Friday, Aug. 22, 1969
"I hit him five or six times in the stomach. Then I hit him in the head, and when he came off the wall I hit him again. He was out before he hit the ground." Mike Hammer? Not quite. That was Manager Billy Martin talking about a fraternal misunderstanding among his Minnesota Twins, baseball's bad boys who have recently been trying to reform (TIME, Aug. 15). Martin, no stranger to donnybrooks during his playing days as a New York Yankee, explained it this way: the boys were sitting around a bar in Detroit hoisting a convivial glass when Dave Boswell, a talented but emotionally erratic pitcher, learned that a coach had reported him for cheating on an exercise drill. Boswell stormed out threatening to get "that squealer." Whereupon the team peacemaker, Outfielder Bob Allison, went outside to calm the raging Boswell. Martin emerged a few moments later and found that Boswell had flattened Allison and kicked him. Then the unfortunate pitcher came at Martin. "I did open my mouth a little loud to my manager," said Boswell after doctors reportedly took 20 stitches in his face.
She will be back in front of the cameras after 26 years, and the part is made to order. As Agent Letisha Van Allen, Mae West sets up shop on a huge bed to interview handsome young men--prospective victims for voracious, transsexual Myra Breckinridge. There was no press conference fanfare over 20th Century's latest casting coup ("Mae likes the press, all right," explained a studio flack, "but individually, one by one"); the word was simply passed that Miss West would share top billing with Raquel Welch (Myra) and get a minimum of $350,000 for her role. Still a perfectionist at 76, Mae claims that she will write all her own dialogue.
It stood to reason that a 195-lb. amateur wrestler would have little chance against a 280-lb. bruiser with twelve years in the pro wrestling game. But that was not how the script read when Dr. Sam Sheppard made his debut against Wild Bill Scholl in a charity match in Waverly, Ohio. Seven minutes into the match Dr. Sam coolly jammed two fingers into Wild Bill's mouth and expertly pressed the mandibular nerve, which lies in the tender area under the tongue. Scholl instantly went limp with agony. Fall and match to Sheppard. "Only new thing I've seen in wrestling in 15 years," said Sam's jubilant manager. Groaned Scholl: "It's not only horribly painful--it's unfair. Your mouth and jaw are paralyzed so you can't bite his fingers off."

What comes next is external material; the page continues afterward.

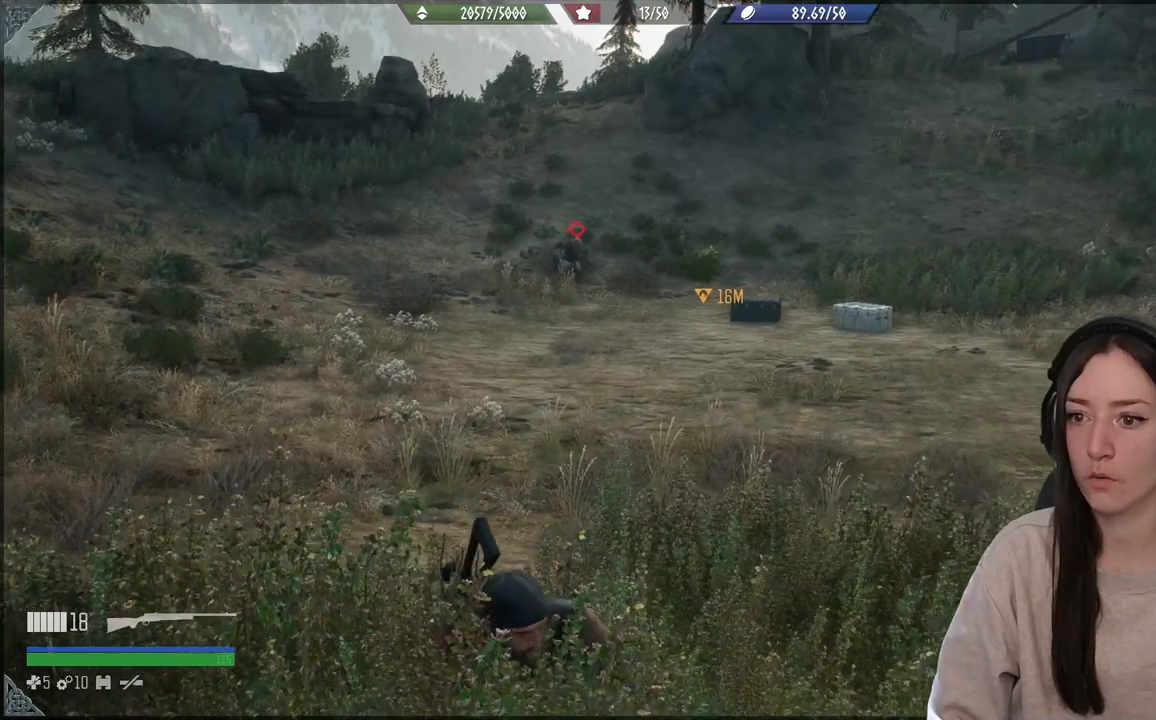
{"buttons": [], "left_stick": "center", "right_stick": "down-right", "events": [[400, "right_stick", "down-right"]]}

At one point, an outraged swordfish attacked the underwater craft; another time, a monstrous 30-foot jellyfish with four-inch-thick tentacles loomed alongside. Those were only two of the incidents that famed Swiss Explorer Jacques Piccard and his crew of scientists had to report when their 50-foot submarine Ben Franklin surfaced off Nova Scotia after a 31-day, 1,650-mile drift up the Atlantic coast in the Gulf Stream. Piccard and his five companions spoke of massive undersea waves caused by the swirling of the Gulf Stream's powerful current around uncharted "hills" on the ocean floor. Their 140-ton craft was helplessly tossed about in the rush of water and actually shoved 28 miles west--out of the stream. They were nearly as surprised by what seemed to be huge coral formations at an unprecedented depth of 1,700 feet--indicating that the coastline around Charleston, S.C., once lay 70 miles farther out in the Atlantic.
The theme at the Second International Conference of Social Psychiatry in London was "The Sick Society," and double Nobel Prizewinner (Chemistry and Peace) Linus Pauling offered a novel cure for mankind's various ills. The world would be a better place, he said, if among other things, people could just get enough vitamin C. An optimal intake of the vitamin could mean a 10% improvement in physical and mental health. "What would be the consequences for the world," Pauling asked, "if the national leaders and the people as a whole were to think just 10% more clearly?"
"Since my English is not that good, I wasn't sure if I'd be playing a hippie or a Hopi. But I see it doesn't make any difference." Decked out as a Hopi Indian in headband, feathers and bear-claw necklace, Jean-Paul Belmondo probably created more of a spectacle in Tucson than he would have in Greenwich Village. In the film, Again, a Love Story, with Oscar-winning Director Claude Lelouch (A Man and a Woman), the Hopi bit is just a brief diversion in the adventures of Belmondo and Annie Girardot, who meet and mate as two French tourists motoring across America. "I chose Girardot and Belmondo," said Lelouch, "because they are not really made for each other. If there is love between these two people, it is because they are in a foreign country. In France, nothing would have happened."